Alendronovy acid
Producer: RUP of Belmedpreparata Republic of Belarus
Code of automatic telephone exchange: M05BA04
Release form: Firm dosage forms. Tablets.
General characteristics. Structure:
Active ingredient: 70 mg of alendronovy acid (in the form of sodium of an alendronat).
Excipients: lactose anhydrous, cellulose microcrystallic (Е 460), croscarmellose sodium, magnesium stearate (Е 572).
Pharmacological properties:
Pharmacodynamics. Alendronat treats bisfosfonata - without exerting connections which, локализуясь in zones of an active resorption of a bone, under osteoclasts, inhibit the process of a resorption of a bone tissue caused by osteoclasts a direct impact on process of formation of a new bone tissue. As the resorption of a bone and emergence of a new bone tissue are interconnected, formation of a bone also decreases, but to a lesser extent, than a resorption that leads to the progressing increase in bone weight. During treatment alendronaty the normal bone tissue which matrix it is built in алендронат forms, remaining pharmacological inactive. In therapeutic doses алендронат does not cause osteomalacy.
Osteoporosis at women in a postmenopause. Osteoporosis is characterized by decrease in bone weight and thereof, the increased risk of changes, especially a backbone, a hip and a wrist. It occurs both at men, and at women, but is especially frequent at women after a menopause when the speed of a resorption of a bone exceeds the speed of its education that leads to loss of bone weight.
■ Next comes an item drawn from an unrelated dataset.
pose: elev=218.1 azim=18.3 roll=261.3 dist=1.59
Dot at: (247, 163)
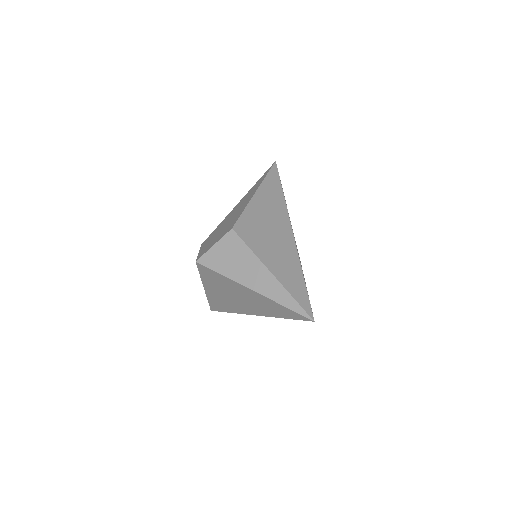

Daily reception of an alendronat in a postmenopause causes the biochemical changes testimonial of dozozavisimy suppression of a bone resorption in women, including decrease in level of calcium in urine and bone collagen disintegration markers (hydroxyproline, a deoksipiridinolin and the cross and connected N-telopeptidov of collagen I of type) in urine. These biochemical indicators are returned to reference values in 3 weeks after cancellation of an alendronat in spite of the fact that drug it is long remains in skeleton bones.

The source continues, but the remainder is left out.